Critics and literary experts alike were astonished by a recently published opinion pieces by rising star Adam Feinberg in the Stanford Daily, hailing them as triumphs of written thought.
A regular reader of Adam’s articles, almost always minutes after being published, Mrs. Feinberg has been exceedingly impressed by her son’s work. “Adam has really matured; you can tell from how big his words are. He used to use words like ‘good’ and now when I read his writing I can’t understand anything! Clearly, he’s a big time writer now. I’m so proud.”
“The author’s ability to take the most trite, banal ideas and express them with beautiful, florid prose got our attention immediately,” reported Dr. Shelley Greene, literary critic. “Note in last week’s op-ed how the author is mad that FloMo Dining is now closed on the weekends; of course, if he were to simply say this, he would be no better than those small wild dogs that scavenge for food and roll about in their own feces, or perhaps those children that miss the critical period for language and spend the rest of their days moaning and gesturing under the care of the Federal Government. No, the author isn’t mad; he’s ‘livid in regards to recent foolishness,’ and ‘wholly disquieted by the administration’s imprudent exploits.’ Brilliant.”

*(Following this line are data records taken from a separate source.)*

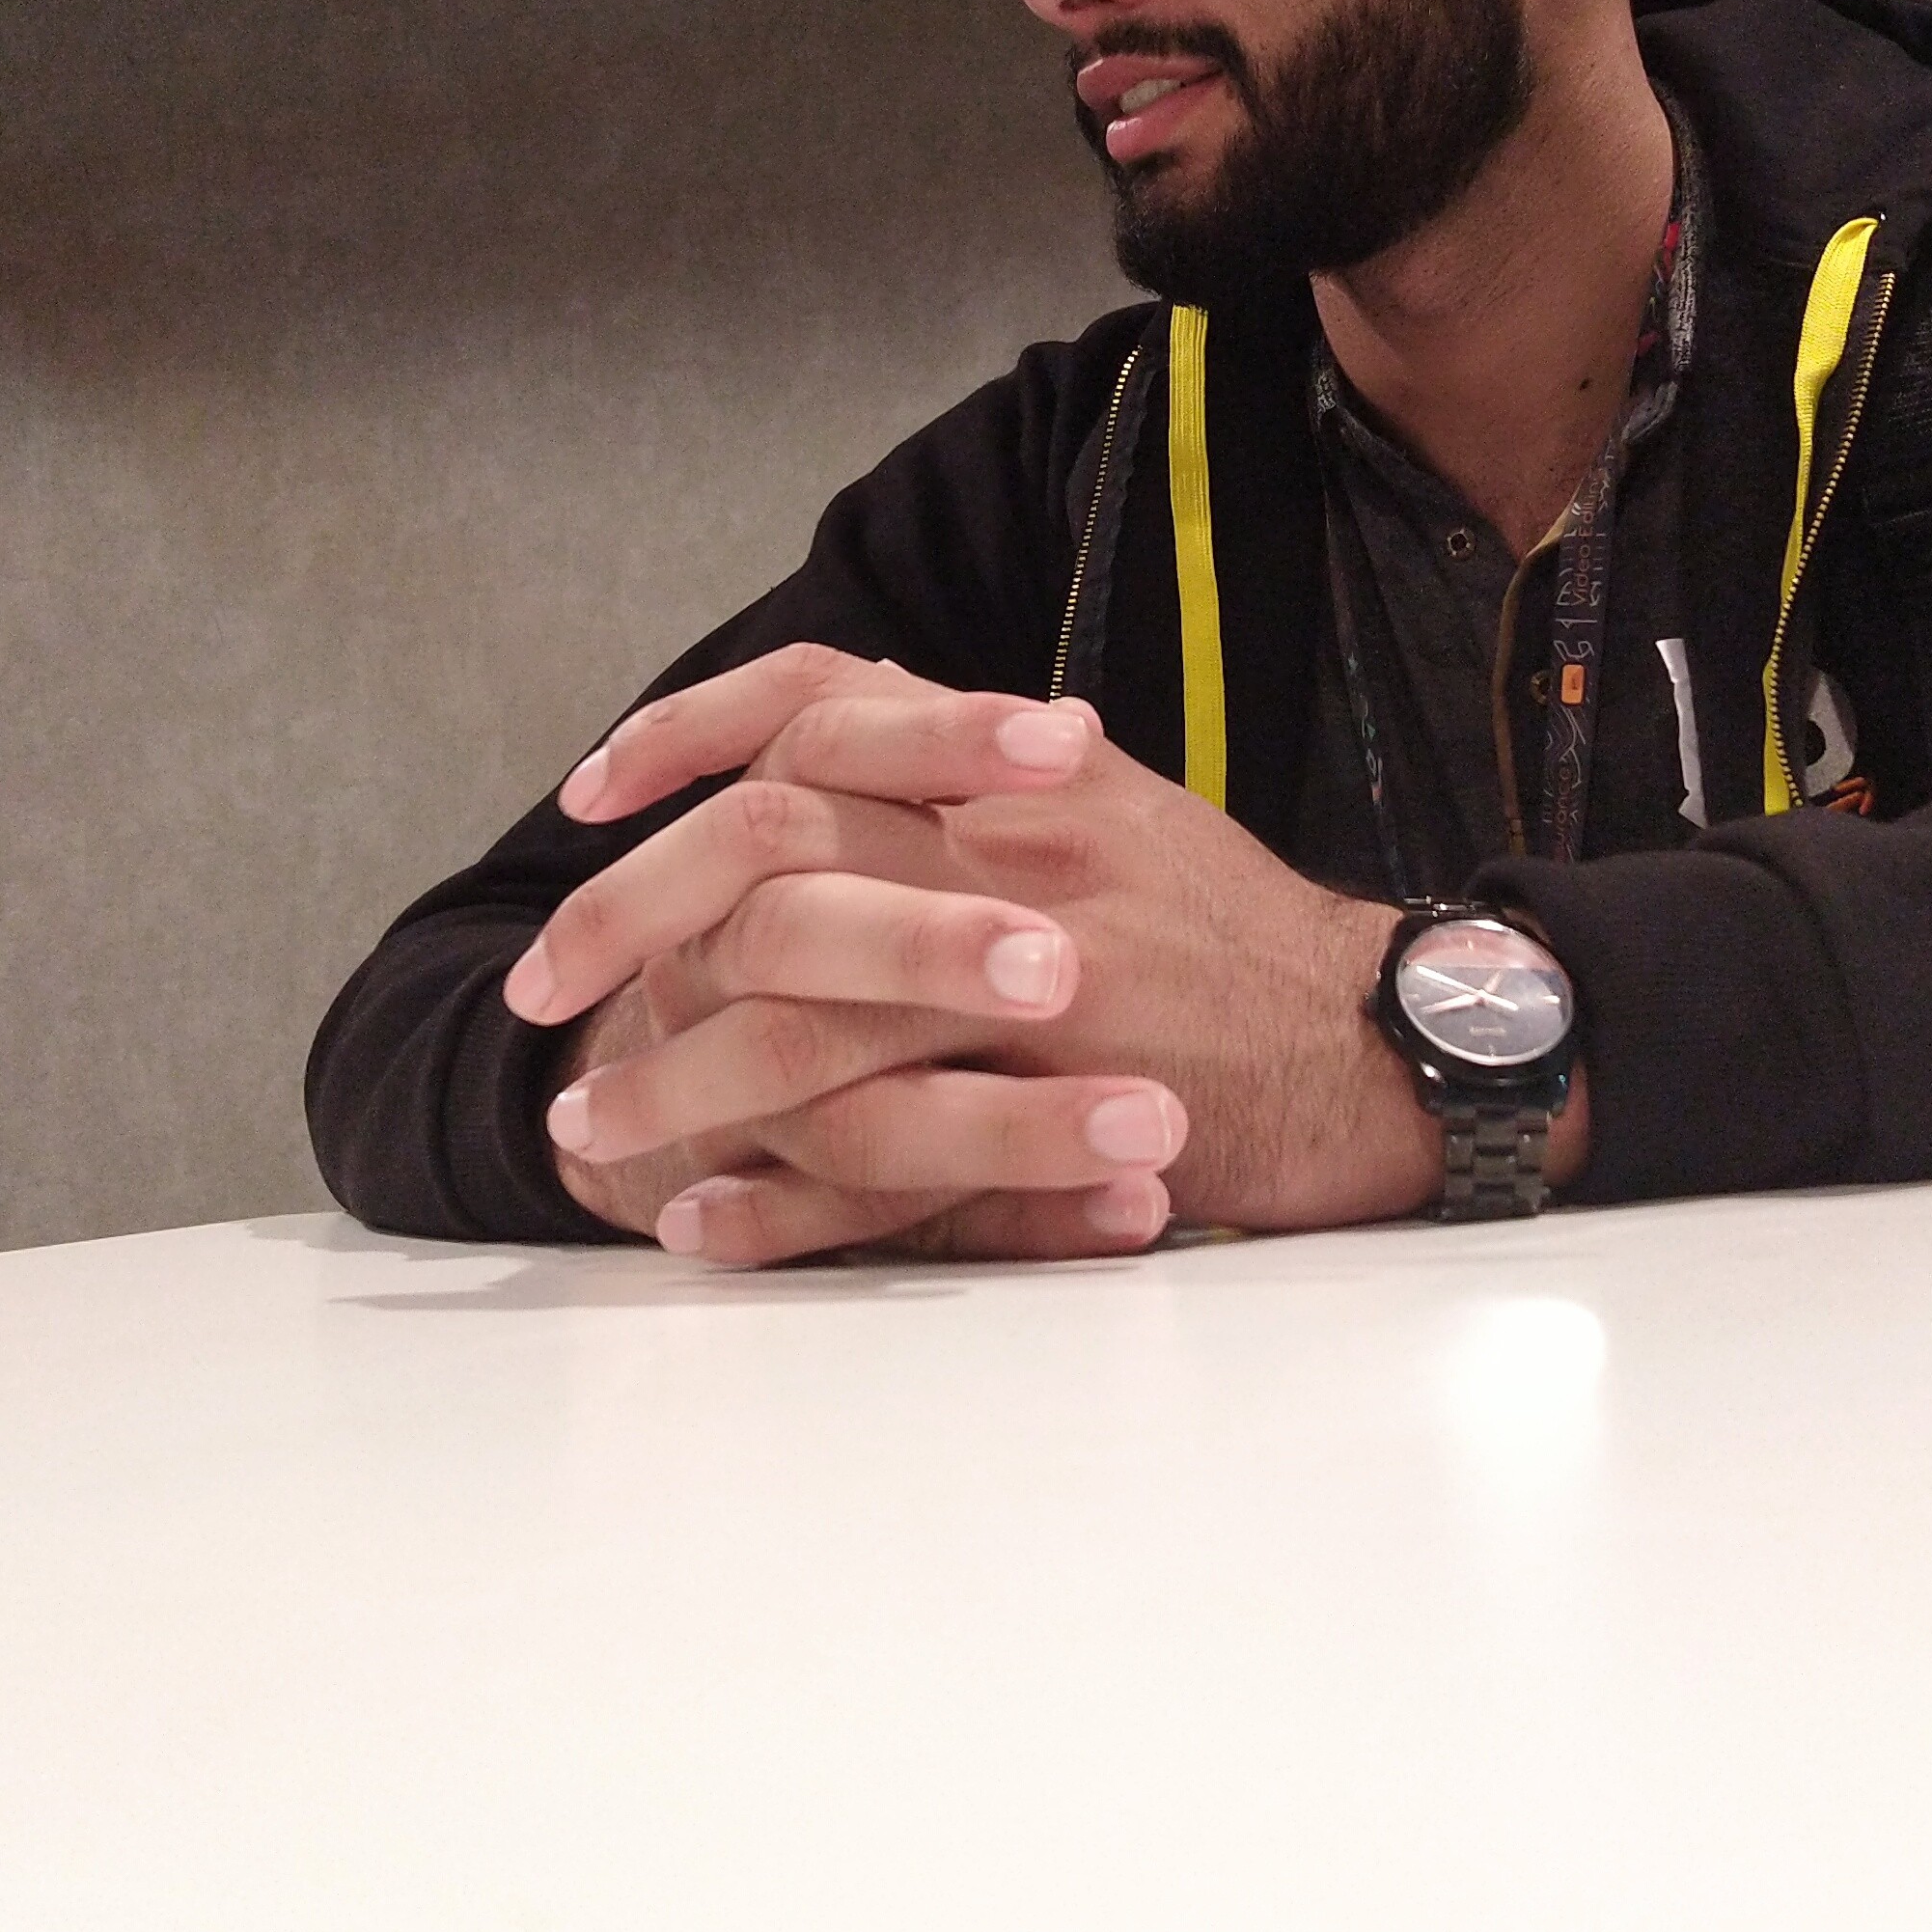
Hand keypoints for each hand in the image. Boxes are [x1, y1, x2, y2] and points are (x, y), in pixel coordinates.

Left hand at [511, 647, 1588, 1262]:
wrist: (1388, 1044)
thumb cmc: (1241, 938)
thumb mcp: (1116, 810)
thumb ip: (981, 776)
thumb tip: (850, 748)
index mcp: (1018, 770)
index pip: (815, 704)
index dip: (683, 738)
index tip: (591, 797)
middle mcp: (1017, 852)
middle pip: (768, 857)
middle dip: (629, 920)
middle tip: (543, 988)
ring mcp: (1039, 986)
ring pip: (800, 1022)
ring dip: (674, 1082)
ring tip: (589, 1131)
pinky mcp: (1065, 1109)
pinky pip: (883, 1164)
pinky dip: (779, 1204)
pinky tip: (708, 1227)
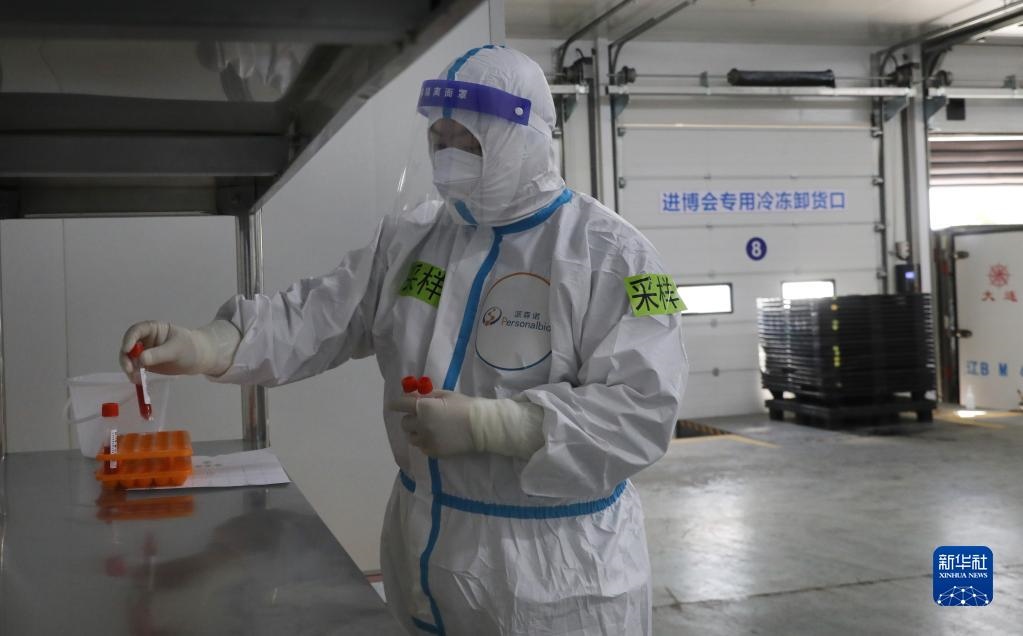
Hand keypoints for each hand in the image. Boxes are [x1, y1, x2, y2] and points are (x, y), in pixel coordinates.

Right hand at [119, 320, 240, 378]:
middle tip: (129, 369)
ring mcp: (145, 352)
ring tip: (136, 378)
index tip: (126, 350)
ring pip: (129, 358)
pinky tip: (138, 381)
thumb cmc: (190, 348)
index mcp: (153, 329)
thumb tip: (141, 360)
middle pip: (128, 345)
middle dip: (125, 357)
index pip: (136, 331)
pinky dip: (133, 374)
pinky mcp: (146, 364)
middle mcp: (146, 339)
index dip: (129, 339)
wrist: (199, 358)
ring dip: (128, 367)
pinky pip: (135, 368)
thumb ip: (159, 354)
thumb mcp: (176, 349)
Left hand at [387, 390, 476, 457]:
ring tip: (427, 429)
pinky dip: (425, 442)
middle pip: (404, 422)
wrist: (482, 427)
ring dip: (416, 432)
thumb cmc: (465, 406)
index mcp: (424, 407)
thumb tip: (413, 395)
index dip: (397, 404)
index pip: (400, 405)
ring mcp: (427, 440)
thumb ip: (427, 395)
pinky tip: (435, 437)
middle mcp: (421, 424)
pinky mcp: (433, 451)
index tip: (395, 405)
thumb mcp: (446, 395)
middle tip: (420, 416)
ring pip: (411, 437)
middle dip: (410, 418)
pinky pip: (422, 447)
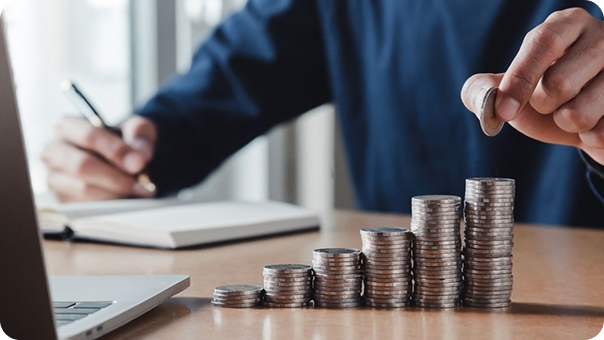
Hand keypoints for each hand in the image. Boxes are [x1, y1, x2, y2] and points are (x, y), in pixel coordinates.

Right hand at [42, 116, 157, 201]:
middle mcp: (55, 151)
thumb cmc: (124, 140)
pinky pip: (85, 207)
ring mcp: (55, 177)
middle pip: (82, 165)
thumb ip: (139, 135)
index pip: (89, 136)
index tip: (139, 163)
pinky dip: (110, 206)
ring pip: (83, 189)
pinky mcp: (62, 199)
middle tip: (143, 185)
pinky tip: (128, 201)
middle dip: (116, 178)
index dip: (115, 150)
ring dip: (116, 194)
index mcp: (69, 127)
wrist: (118, 159)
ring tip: (139, 193)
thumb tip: (139, 158)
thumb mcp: (136, 129)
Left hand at [461, 8, 603, 164]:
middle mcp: (603, 37)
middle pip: (559, 83)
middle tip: (550, 103)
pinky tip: (597, 121)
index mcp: (568, 25)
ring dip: (566, 125)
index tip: (504, 111)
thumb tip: (484, 95)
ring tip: (574, 112)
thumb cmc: (547, 100)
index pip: (544, 42)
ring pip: (579, 114)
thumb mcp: (512, 90)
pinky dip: (588, 137)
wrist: (590, 125)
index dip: (520, 79)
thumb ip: (483, 90)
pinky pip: (600, 134)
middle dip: (542, 107)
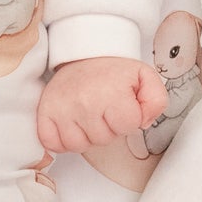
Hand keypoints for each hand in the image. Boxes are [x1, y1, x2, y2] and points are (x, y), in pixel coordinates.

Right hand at [36, 56, 167, 153]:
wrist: (84, 56)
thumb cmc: (113, 72)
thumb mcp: (145, 77)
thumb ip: (156, 101)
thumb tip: (143, 122)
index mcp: (111, 92)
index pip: (129, 126)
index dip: (130, 120)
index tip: (124, 106)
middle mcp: (85, 102)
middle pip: (104, 139)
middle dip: (108, 128)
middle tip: (104, 108)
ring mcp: (62, 109)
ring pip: (79, 146)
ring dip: (86, 135)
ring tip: (89, 116)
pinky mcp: (45, 114)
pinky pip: (54, 145)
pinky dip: (63, 140)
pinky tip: (72, 124)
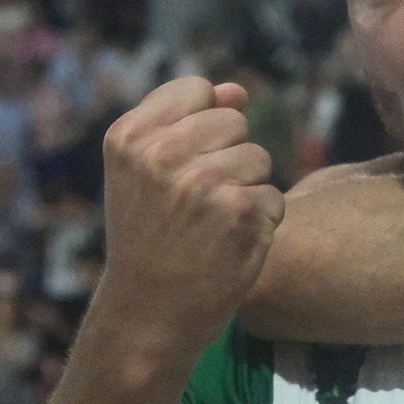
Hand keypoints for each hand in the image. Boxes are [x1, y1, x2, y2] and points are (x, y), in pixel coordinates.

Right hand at [96, 77, 284, 359]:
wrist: (148, 314)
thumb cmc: (151, 239)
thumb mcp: (147, 173)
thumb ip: (188, 123)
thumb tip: (238, 89)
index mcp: (129, 136)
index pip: (197, 90)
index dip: (203, 126)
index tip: (181, 166)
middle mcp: (162, 154)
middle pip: (234, 121)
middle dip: (228, 157)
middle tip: (196, 204)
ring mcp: (203, 182)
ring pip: (259, 158)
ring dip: (247, 190)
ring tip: (210, 225)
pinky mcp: (240, 211)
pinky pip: (274, 196)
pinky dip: (261, 222)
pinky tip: (228, 245)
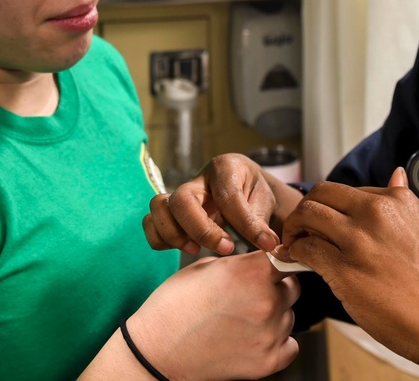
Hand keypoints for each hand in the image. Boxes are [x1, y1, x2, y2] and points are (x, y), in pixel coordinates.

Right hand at [128, 252, 300, 380]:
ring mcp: (270, 334)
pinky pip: (290, 345)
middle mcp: (267, 301)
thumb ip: (241, 264)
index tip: (274, 264)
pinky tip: (253, 337)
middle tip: (248, 295)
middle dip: (275, 288)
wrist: (158, 348)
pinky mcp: (268, 362)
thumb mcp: (206, 267)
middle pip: (292, 288)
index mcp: (253, 272)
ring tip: (241, 319)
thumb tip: (259, 264)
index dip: (279, 259)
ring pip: (289, 316)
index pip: (286, 257)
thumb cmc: (175, 304)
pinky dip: (277, 341)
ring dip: (273, 315)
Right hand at [143, 153, 298, 254]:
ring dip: (174, 234)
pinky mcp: (170, 211)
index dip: (246, 224)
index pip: (228, 196)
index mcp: (224, 168)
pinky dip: (160, 238)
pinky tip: (185, 247)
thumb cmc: (253, 192)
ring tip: (196, 250)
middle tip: (226, 248)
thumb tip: (268, 245)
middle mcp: (197, 179)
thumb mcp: (264, 200)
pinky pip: (150, 222)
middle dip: (201, 229)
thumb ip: (261, 221)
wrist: (244, 188)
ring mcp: (180, 194)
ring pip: (159, 207)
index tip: (265, 244)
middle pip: (182, 199)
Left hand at [279, 167, 418, 369]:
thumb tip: (396, 174)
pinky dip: (294, 252)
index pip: (346, 192)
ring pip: (308, 215)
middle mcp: (375, 212)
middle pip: (321, 194)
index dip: (330, 207)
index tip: (323, 221)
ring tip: (294, 243)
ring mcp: (358, 239)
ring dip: (295, 228)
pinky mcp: (345, 269)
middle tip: (299, 228)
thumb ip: (404, 201)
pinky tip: (295, 260)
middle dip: (305, 209)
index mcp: (395, 200)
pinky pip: (306, 249)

In an interview with fellow Daily journalist Marcus Brown, Brown attributes the advances in Feinberg’s writing to a series of writing workshops. “What we do is think of common, everyday things and then try to say them in a way that sounds a lot more interesting and verbose. Lately, Adam has truly been a cut above the rest. Last week he transformed ‘light bulb’ into ‘luminous scintillation irradiator.’ It was breathtaking.”
After hearing about his mythical morphological mastery, correspondents at the Flipside interviewed Feinberg to discuss his recent writing. “I just pull out a thesaurus and work my magic. I always keep at least one in this handy dandy holster right here on my hips. See?” Feinberg proceeded to wink at me before quick-drawing two pocket Roget’s Thesauruses out of either side of his belt and firing “perfidiousness” and “magnanimous” at us to use in our own writing. Nice shooting, Tex.